Two men – Philip Wigle and John Mitchell – were convicted and sentenced to death by hanging. When
many Philadelphia citizens petitioned President Washington for leniency, both Wigle and Mitchell were pardoned. He had successfully survived the first major challenge to federal authority with a combination of firmness and compassion.

Bradford was pardoned by President John Adams. He returned to Pennsylvania to sell his property here and move his family to Louisiana.
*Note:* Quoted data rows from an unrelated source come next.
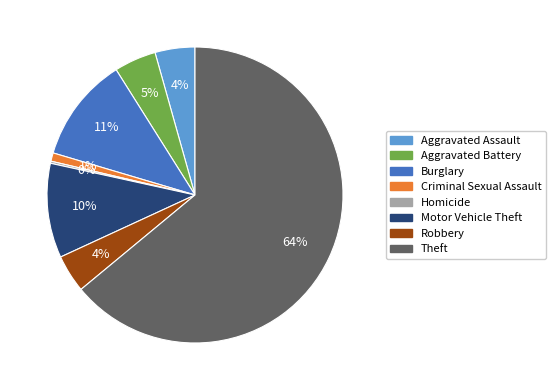

Does any single category account for the majority?

Yes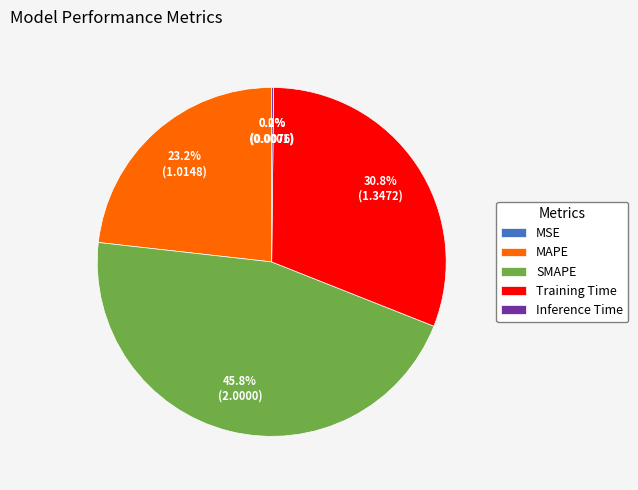

Approximately how many times larger is the value at SMAPE compared to Training Time?

1.5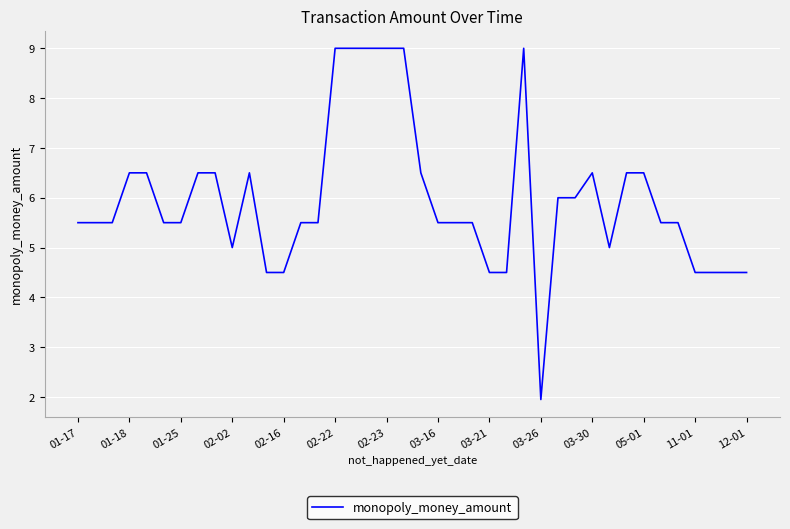

What is the greatest value displayed?

9.0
Brackenridge was elected to the Pennsylvania State Supreme Court and served until his death in 1815. Albert Gallatin went on to a distinguished career as Secretary of the Treasury, Ambassador to France and England, and as President of the National Bank of New York.

Alexander Hamilton’s wife suffered a miscarriage while he was adventuring in Western Pennsylvania; he promptly resigned from Washington’s Cabinet and returned to New York to resume his law practice and to manipulate Federalist politics. His opposition to Aaron Burr’s candidacy for Governor of New York precipitated the duel on July 11, 1804, in which he was killed.

Washington successfully completed his second term as President, set a precedent by declining a third term, and retired to Mount Vernon. Ironically, one of his commercial accomplishments there was the establishment of a distillery capable of producing 11,000 gallons of whiskey in one year. He died on December 14, 1799.

In retrospect, George Washington’s involvement in inventing a brand new kind of government during his Presidency may well be his greatest achievement, surpassing even his magnificent leadership during the Revolutionary War.

The “Second Tuesday” workshop series is going to take a hiatus, at least for a few months. The two series – Bridgeville High School History and Washington in Western Pennsylvania – have been especially rewarding.